Your task
Scan the records for the string "менше", then copy each line that has it.

[Excerpts from a dataset]

______________________________

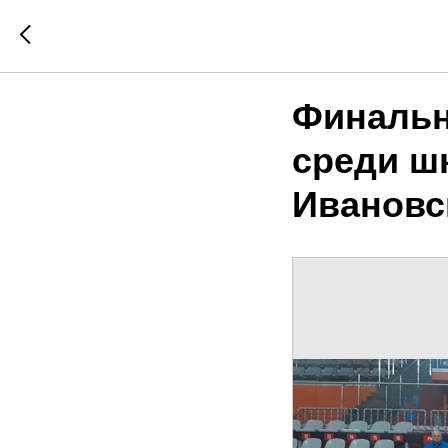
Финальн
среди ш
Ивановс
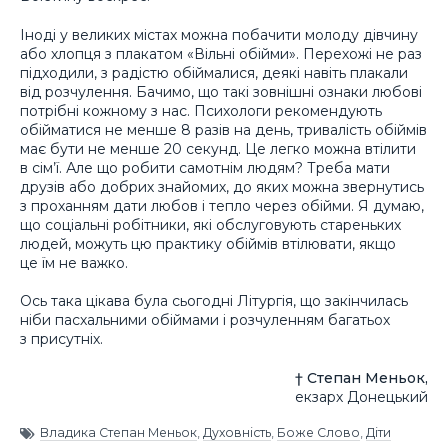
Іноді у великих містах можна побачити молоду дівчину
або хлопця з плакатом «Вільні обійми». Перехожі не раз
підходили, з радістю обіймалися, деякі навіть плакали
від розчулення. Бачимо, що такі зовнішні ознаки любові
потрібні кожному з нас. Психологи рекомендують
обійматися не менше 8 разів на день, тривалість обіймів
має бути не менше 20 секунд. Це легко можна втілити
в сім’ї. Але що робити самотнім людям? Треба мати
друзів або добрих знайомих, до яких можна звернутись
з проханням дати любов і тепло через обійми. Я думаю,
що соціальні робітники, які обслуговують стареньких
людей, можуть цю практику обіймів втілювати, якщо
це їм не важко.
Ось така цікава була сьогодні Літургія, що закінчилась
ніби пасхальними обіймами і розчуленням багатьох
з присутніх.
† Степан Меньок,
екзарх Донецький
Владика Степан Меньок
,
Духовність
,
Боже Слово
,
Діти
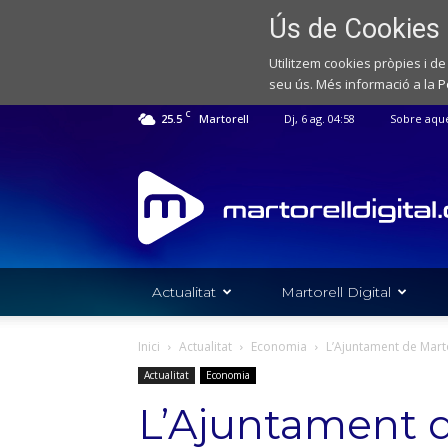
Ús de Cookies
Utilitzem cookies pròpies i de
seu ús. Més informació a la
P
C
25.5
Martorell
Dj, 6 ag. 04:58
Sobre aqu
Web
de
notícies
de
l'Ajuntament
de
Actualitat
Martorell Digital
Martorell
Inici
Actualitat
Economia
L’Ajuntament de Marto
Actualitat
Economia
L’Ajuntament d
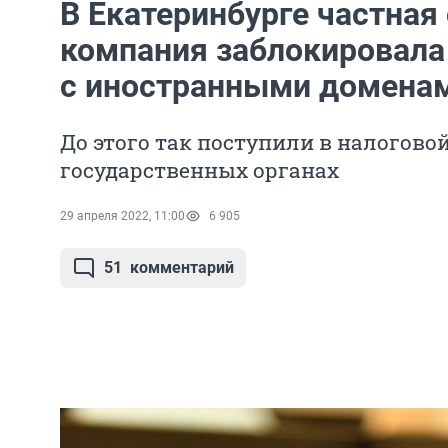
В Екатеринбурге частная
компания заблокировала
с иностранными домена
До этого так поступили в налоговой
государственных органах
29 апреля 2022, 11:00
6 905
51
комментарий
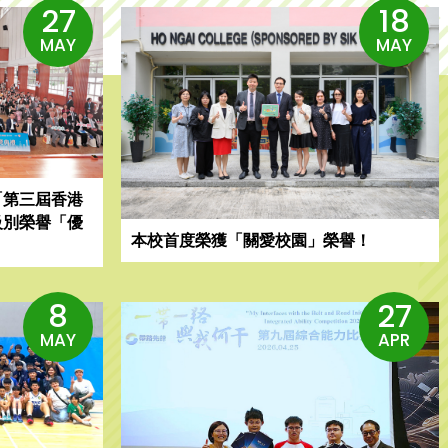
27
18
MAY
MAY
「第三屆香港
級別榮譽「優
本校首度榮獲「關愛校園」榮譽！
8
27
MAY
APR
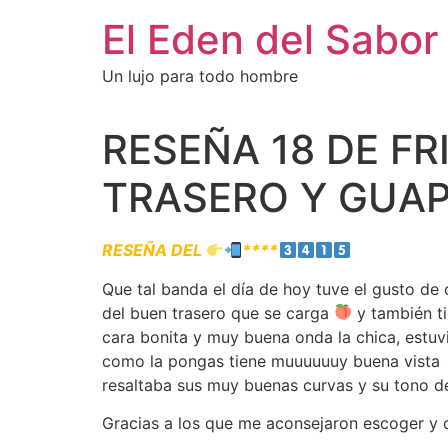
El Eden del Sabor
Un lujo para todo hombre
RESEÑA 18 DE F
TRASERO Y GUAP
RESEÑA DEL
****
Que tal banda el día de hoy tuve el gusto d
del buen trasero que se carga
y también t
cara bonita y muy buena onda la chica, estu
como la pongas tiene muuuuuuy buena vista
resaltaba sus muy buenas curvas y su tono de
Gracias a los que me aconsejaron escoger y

______________________________

Your response
обійматися не менше 8 разів на день, тривалість обіймів
має бути не менше 20 секунд. Це легко можна втілити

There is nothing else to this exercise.